C’est d’ailleurs, au moment où le système politique fondé sur cette idéologie a atteint les limites de cette contradiction par l’immobilisme à tous les niveaux de la société, politiques, sociales, économiques et culturelles, que les sociétés arabes ont implosé. Aujourd’hui encore, il se trouve parmi certains de ces élites, soucieuses de préserver ce système par sa rénovation en un «néonationalisme», les amenant à faire dans le «révisionnisme» en lui déniant toute référence idéologique antérieure ! afin de légitimer sa refondation. D’autres vont jusqu’à remettre en question la problématique opposant les islamistes aux non islamistes, en la transférant sur l’enjeu de comment sortir du totalitarisme en déniant à cette idéologie dominante (nationaliste populiste) d’être islamiste, et à l’idéologie islamiste d’être totalitaire ! mais ces deux tendances sont toutes deux totalitaires ! et elles sont toutes deux islamistes, qui s’opposent en s’additionnant aux véritables démocrates.

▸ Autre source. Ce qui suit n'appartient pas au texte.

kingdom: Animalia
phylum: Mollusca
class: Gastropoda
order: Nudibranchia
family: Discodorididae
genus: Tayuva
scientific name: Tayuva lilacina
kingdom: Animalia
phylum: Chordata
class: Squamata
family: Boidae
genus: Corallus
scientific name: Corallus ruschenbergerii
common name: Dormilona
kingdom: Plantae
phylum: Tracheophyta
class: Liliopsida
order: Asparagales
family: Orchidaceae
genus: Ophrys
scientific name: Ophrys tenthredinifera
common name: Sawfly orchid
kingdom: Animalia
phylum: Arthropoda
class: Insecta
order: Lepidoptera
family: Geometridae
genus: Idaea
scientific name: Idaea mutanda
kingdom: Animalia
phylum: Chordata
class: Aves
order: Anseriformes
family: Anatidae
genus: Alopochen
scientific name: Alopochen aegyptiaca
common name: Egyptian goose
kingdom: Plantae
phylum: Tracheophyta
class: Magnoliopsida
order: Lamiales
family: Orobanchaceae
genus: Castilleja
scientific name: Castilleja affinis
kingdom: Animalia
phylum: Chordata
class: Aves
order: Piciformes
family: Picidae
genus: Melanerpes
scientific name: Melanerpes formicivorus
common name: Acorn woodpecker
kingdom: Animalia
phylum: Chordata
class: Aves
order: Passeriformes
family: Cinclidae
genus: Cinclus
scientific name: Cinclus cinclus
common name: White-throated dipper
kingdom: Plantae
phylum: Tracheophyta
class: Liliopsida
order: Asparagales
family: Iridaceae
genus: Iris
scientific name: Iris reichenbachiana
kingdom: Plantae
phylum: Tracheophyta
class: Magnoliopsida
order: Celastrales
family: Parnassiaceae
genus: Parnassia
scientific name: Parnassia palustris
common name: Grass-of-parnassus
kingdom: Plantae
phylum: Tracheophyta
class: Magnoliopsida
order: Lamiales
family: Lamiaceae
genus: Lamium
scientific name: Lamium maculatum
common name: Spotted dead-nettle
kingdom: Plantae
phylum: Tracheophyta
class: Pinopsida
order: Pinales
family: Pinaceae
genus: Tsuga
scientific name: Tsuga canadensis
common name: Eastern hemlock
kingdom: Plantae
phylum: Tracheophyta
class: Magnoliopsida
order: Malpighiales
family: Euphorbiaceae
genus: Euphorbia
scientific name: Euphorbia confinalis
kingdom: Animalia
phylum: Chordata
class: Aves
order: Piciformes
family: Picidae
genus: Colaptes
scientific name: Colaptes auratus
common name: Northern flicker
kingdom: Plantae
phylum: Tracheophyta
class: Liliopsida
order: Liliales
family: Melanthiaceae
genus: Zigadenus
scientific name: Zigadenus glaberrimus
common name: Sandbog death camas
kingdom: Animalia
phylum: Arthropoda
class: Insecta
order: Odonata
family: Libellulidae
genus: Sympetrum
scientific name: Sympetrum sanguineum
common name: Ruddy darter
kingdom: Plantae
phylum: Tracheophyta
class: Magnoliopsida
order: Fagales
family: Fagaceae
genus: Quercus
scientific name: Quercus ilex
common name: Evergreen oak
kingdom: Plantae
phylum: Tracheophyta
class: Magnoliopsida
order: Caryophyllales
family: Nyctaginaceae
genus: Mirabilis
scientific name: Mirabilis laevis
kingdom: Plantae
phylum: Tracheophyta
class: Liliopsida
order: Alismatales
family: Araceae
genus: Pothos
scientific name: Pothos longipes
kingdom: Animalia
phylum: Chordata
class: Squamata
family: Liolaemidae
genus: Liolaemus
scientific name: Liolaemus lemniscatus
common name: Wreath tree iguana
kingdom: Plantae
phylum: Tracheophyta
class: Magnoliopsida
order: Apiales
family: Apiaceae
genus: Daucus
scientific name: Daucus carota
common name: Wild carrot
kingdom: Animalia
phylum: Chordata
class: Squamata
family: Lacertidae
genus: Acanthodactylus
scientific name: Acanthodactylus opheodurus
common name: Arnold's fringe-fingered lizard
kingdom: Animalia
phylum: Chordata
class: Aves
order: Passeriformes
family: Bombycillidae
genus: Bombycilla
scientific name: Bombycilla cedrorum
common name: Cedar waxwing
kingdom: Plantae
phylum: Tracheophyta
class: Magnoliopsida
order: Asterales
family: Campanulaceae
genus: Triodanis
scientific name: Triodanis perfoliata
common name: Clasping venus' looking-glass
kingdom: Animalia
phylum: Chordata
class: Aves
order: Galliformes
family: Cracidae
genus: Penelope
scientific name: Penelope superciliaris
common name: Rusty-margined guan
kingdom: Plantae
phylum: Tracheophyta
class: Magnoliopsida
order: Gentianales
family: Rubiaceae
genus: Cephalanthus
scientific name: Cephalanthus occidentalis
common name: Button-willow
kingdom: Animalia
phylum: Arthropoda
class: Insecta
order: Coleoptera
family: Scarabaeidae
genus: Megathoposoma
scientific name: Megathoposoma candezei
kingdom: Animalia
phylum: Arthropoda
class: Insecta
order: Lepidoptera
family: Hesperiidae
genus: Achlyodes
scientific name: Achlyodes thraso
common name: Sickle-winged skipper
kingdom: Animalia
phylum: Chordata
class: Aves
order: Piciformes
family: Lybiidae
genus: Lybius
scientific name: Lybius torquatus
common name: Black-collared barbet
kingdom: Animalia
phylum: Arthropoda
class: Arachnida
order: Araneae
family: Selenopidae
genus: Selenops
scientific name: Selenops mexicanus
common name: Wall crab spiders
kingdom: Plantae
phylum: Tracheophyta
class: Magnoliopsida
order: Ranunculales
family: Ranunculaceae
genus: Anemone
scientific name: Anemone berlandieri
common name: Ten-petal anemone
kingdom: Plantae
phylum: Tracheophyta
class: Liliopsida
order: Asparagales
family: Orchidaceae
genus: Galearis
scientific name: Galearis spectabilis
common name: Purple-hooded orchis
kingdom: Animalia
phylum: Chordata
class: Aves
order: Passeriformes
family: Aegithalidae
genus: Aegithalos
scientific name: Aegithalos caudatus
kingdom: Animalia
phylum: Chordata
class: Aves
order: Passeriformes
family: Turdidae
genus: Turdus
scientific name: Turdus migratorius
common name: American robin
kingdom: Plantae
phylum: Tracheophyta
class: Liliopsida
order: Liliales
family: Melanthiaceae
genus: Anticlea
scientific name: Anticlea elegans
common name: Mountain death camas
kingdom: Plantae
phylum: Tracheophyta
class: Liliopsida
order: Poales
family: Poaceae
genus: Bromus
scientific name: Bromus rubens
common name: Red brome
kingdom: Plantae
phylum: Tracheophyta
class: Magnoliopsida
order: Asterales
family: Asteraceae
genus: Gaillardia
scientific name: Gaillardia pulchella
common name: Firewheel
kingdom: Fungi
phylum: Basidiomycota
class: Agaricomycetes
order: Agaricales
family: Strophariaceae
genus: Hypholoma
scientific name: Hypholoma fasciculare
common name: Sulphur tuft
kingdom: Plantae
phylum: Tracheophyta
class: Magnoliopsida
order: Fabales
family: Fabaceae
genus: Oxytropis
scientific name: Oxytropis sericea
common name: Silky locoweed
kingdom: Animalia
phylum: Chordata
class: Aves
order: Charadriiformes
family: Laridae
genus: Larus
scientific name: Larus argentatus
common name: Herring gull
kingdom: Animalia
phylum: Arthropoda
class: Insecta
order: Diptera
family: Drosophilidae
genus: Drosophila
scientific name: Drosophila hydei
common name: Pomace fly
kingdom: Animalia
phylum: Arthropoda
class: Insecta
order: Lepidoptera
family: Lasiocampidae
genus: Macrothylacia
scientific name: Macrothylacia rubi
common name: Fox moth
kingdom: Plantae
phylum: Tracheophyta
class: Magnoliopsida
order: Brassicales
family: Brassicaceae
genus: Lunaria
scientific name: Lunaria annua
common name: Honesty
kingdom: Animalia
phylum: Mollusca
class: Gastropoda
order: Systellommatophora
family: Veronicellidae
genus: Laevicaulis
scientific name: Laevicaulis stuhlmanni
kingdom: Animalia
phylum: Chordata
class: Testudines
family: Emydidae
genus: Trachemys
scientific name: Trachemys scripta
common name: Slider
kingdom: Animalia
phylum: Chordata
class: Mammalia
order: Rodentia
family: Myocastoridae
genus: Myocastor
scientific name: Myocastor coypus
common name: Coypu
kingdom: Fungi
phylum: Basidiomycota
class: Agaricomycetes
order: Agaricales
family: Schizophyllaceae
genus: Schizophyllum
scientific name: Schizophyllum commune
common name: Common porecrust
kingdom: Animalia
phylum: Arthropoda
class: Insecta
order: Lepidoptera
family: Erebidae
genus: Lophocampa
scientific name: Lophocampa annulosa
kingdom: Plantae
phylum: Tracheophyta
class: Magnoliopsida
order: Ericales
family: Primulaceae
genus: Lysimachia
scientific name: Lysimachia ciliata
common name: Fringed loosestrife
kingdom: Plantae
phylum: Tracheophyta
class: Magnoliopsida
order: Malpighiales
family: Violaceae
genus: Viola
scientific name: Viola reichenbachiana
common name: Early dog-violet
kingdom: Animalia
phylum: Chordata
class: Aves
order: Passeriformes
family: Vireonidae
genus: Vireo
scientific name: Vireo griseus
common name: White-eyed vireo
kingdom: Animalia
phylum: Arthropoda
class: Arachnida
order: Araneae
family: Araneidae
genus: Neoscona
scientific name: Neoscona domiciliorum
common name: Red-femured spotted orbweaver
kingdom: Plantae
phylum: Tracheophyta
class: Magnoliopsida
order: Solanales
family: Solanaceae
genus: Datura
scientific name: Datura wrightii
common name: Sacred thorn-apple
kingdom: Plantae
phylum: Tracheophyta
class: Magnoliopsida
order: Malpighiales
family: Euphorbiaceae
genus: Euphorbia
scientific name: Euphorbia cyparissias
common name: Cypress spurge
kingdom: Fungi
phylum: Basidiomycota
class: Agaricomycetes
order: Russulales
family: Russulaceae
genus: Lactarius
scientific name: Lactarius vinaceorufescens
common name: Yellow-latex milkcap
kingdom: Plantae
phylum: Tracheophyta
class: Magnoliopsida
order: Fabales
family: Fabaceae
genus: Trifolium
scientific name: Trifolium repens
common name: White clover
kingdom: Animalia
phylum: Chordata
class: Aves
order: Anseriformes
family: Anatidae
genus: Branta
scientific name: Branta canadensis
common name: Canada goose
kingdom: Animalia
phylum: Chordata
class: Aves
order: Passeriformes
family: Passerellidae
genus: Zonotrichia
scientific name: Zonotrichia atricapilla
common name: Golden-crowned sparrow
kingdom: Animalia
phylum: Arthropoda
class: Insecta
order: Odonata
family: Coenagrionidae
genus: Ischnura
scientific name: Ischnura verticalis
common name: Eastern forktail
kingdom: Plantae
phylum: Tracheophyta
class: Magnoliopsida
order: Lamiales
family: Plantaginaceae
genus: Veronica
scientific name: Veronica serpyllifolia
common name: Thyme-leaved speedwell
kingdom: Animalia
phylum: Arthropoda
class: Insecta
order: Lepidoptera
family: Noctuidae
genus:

Les idéologies déployées par les élites de ces deux tendances politiques sont élaborées selon un «bricolage» propre à «la pensée magique» au sens où l’entend C. L. Strauss. Mais chacune a tendance à surestimer son orientation objective. C’est aussi et surtout le cas de toute formation politique dont les représentations du monde sont articulées autour de cette «pensée magique». Selon Marcel Mauss, «la pensée magique se distingue moins de la science par l’ignorance ou le dédain du déterminisme, que par une exigence de déterminisme plus impérieuse et plus intransigeante ». C’est en cela que «la pensée magique» ne peut admettre de contestation à son système fermé et clôturé une fois pour toutes. «Chaque chose doit être à sa place, puisqu’en la supprimant, fût-ce par la pensée, l’ordre entier de l’univers se trouverait détruit, elle contribue donc à le maintenir en occupant la place qui lui revient». C’est pourquoi ce système idéologique ne peut pas admettre dans le champ politique qu’il occupe l’intrusion de tout autre système qui ne partagerait pas avec lui ses préceptes. Pour se défendre il n’hésiterait pas à déployer toutes sortes de protections par l’intolérance sous toutes ses formes, y comprit par la violence. Le propre de la pensée magique est de s’exprimer à l’aide d’un répertoire dont la composition est limitée. Elle s’en sert systématiquement quelle que soit la tache qu’elle s’assigne, elle apparaît ainsi comme une sorte de « bricolage intellectuel». Le bricoleur nous dit C. L. Strauss est apte à exécuter un grand nombre de taches diversifiées à l’aide d’un répertoire clos, et la règle qu’il se fixe au préalable est de s’arranger dans les limites que lui offrent les possibilités de ce répertoire. D’où le propre de ces idéologies à ne fonctionner que dans un immobilisme relatif, provocant en conséquence et à terme, aux limites de leurs contradictions une implosion inéluctable de leurs sociétés.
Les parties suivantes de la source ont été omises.